• THE TASK:
Retype exactly the lines from the line with "- 어댑티브 해시 인덱스가" to the end of the data, keeping both boundary lines.

• SUPPLIED DATA:
'''
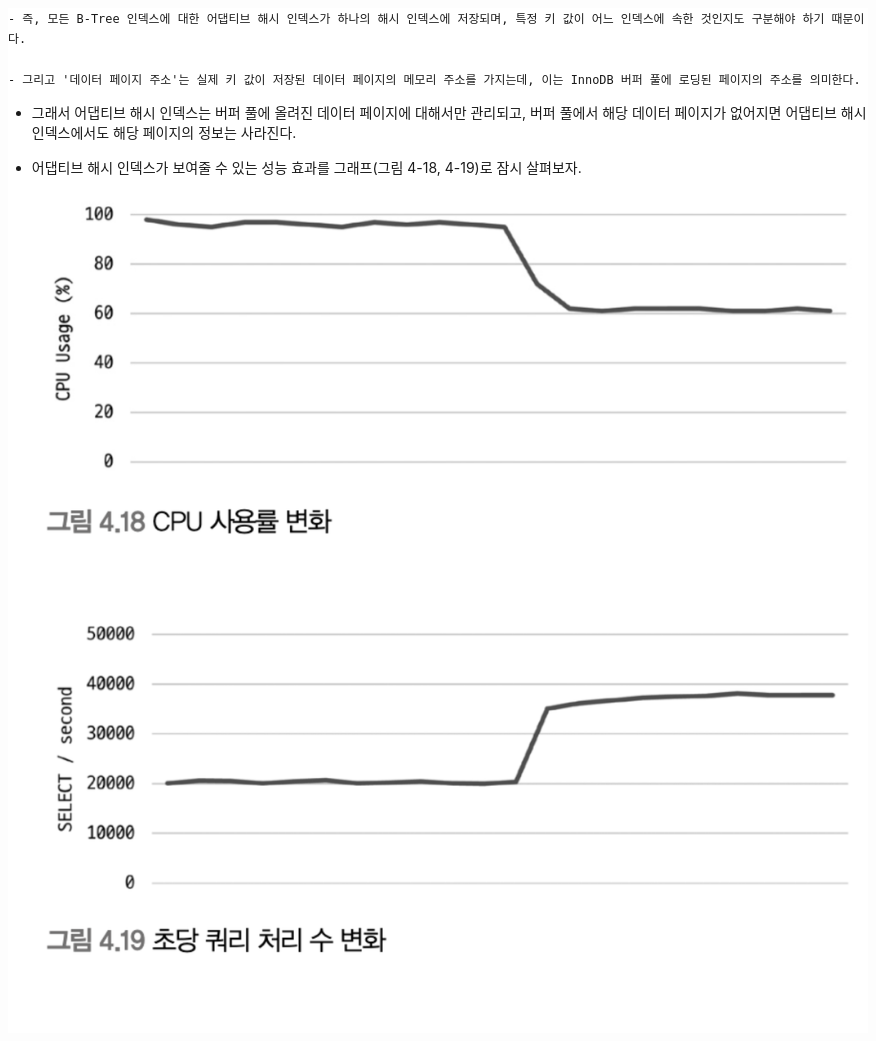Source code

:     - 즉, 모든 B-Tree 인덱스에 대한 어댑티브 해시 인덱스가 하나의 해시 인덱스에 저장되며, 특정 키 값이 어느 인덱스에 속한 것인지도 구분해야 하기 때문이다.

    - 그리고 '데이터 페이지 주소'는 실제 키 값이 저장된 데이터 페이지의 메모리 주소를 가지는데, 이는 InnoDB 버퍼 풀에 로딩된 페이지의 주소를 의미한다.

- 그래서 어댑티브 해시 인덱스는 버퍼 풀에 올려진 데이터 페이지에 대해서만 관리되고, 버퍼 풀에서 해당 데이터 페이지가 없어지면 어댑티브 해시 인덱스에서도 해당 페이지의 정보는 사라진다.

- 어댑티브 해시 인덱스가 보여줄 수 있는 성능 효과를 그래프(그림 4-18, 4-19)로 잠시 살펴보자.

    <img src = "images/15.png">

    <br><br>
'''
• WRITTEN RESPONSE:
- 어댑티브 해시 인덱스가 보여줄 수 있는 성능 효과를 그래프(그림 4-18, 4-19)로 잠시 살펴보자.

    <img src = "images/15.png">

    <br><br>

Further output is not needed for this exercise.